Politicos come under fire for a 600,000-euro summer junket, drugged driving surpasses drunk driving and home-owners may profit from housing benefits.

Suomi Areena -viiri.
Image: Taija Turkia / suomiareena.fi
  • Yle News

National daily Helsingin Sanomat dives into the 600,000-euro tab picked up by taxpayers for Suomi Areena, an annual summer event drawing political top brass and business leaders to the south-western city of Pori.

Public records show that hotel accommodation alone cost government organisations some 140,000 euros, with state-owned gambling monopoly Veikkaus and the Defence Forces spending the most on the multi-day networking extravaganza.

HS found that some keynote speakers were paid thousands of euros per hour while a battle simulation show carried a 70,000-euro price tag. Participants defended their spending to HS, saying the exposure gained at Suomi Areena outweighed the costs.

Drugged driving surpasses drunk driving

An increasing number of motorists caught driving under the influence are testing positive for narcotics, reports Swedish-language daily Hufvudstadsbladet.

In 2018, police in Helsinki caught 1,076 drug-impaired motorists and 857 drunk drivers, marking a 20 percent year-on-year increase in drugged driving. A police spokesman told the paper that the uptick is partly due to young people’s increasingly relaxed attitudes towards drugs.

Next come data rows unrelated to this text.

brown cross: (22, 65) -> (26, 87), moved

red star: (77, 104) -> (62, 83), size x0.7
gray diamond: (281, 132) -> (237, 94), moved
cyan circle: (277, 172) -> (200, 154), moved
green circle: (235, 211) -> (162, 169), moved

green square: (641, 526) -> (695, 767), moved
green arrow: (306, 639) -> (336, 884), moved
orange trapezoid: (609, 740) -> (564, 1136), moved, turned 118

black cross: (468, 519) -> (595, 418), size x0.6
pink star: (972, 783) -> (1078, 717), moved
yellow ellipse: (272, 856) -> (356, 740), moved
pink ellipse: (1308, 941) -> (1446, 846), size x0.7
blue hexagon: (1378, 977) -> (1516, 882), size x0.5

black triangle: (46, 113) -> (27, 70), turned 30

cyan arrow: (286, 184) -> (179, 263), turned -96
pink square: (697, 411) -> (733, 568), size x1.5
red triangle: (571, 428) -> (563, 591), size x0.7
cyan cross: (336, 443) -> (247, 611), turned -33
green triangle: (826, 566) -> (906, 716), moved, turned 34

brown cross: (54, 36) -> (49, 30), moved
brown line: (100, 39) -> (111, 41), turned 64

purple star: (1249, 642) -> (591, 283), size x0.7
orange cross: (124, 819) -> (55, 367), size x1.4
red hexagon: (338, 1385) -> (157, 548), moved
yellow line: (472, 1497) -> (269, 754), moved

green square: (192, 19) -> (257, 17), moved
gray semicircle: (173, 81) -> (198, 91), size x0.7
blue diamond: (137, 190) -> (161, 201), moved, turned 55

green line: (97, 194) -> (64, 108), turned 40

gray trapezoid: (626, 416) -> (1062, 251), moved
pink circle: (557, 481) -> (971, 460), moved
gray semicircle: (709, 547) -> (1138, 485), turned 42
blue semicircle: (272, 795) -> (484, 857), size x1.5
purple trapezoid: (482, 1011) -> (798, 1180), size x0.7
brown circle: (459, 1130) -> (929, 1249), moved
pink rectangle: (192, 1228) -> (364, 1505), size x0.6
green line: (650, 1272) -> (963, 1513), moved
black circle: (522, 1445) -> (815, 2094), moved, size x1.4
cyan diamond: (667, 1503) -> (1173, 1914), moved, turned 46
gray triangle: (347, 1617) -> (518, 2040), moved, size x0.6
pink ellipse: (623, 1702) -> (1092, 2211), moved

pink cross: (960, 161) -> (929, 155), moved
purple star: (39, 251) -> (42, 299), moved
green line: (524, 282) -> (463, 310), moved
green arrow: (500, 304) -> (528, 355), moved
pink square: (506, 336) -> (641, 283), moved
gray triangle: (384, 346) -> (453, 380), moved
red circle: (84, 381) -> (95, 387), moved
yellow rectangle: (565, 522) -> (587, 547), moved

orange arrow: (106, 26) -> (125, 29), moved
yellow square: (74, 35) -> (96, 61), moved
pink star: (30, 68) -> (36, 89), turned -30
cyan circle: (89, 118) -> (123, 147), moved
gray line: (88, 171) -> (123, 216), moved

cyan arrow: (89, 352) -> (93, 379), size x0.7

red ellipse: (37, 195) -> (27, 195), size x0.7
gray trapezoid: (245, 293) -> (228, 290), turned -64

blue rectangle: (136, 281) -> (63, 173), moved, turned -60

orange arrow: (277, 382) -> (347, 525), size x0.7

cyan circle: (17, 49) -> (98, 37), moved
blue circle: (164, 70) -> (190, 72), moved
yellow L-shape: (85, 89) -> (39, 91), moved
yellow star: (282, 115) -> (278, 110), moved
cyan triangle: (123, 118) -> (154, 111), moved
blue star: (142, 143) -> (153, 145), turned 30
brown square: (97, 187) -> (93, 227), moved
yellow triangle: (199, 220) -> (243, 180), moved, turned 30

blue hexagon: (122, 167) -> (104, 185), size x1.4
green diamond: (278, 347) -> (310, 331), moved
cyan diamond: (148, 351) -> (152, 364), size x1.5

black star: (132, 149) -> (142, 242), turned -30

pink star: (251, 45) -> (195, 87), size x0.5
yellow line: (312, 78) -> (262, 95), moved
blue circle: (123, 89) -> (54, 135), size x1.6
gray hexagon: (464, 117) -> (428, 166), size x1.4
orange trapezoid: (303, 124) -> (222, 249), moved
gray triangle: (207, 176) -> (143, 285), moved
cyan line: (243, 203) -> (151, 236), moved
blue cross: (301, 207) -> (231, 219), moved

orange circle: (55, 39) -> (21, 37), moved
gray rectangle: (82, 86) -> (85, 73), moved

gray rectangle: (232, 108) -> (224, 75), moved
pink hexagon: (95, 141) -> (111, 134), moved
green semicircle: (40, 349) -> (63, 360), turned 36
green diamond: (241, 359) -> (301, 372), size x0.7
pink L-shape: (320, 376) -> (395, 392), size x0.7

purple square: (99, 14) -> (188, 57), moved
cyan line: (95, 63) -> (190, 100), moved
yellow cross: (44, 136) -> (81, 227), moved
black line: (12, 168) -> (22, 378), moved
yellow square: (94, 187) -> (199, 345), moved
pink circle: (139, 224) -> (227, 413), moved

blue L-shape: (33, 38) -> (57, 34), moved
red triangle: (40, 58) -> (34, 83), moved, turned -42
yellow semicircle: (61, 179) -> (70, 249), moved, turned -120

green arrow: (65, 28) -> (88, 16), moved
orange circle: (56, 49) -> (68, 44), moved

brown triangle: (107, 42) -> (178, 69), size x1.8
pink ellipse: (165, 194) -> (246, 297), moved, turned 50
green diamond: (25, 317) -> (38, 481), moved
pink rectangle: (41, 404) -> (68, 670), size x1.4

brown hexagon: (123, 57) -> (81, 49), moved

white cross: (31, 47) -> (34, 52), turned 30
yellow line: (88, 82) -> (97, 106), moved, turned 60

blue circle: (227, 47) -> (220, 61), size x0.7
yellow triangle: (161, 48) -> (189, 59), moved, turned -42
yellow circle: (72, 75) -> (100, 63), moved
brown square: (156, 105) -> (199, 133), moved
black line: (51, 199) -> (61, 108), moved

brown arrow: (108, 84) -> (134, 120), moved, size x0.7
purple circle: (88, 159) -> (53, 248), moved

At the moment laws pertaining to drug-impaired driving are ambiguous, hindering prosecution in some cases, according to police.

Housing benefits aid home-owners

While most housing benefit recipients in Finland live in rented accommodation, home owners in 2017 drew on the benefit to the tune of 41 million euros to cover living expenses, according to Kela.

Business magazine Talouselämä writes that in the past few years an increasing number of residents have qualified for Kela’s low-income housing benefits, and fresh figures from the social insurer indicate that the state’s spending on the grant will continue to grow.

The social insurer doesn’t cover mortgage payments, but it may reimburse property maintenance fees to owners. These fees often cover building repairs by the housing company that significantly contribute to an apartment’s value.

Property bubble?

In other real estate news, business daily Kauppalehti asks whether a real estate bubble is forming in the capital area, with one in seven listed apartments in the downtown area fetching more than their asking price in the past two years. To illustrate the point the paper highlights a 67m2 apartment in Helsinki’s traditionally blue-collar Kallio neighbourhood on the market for 12,000 euros per square metre, which if realized, would break the area's price records.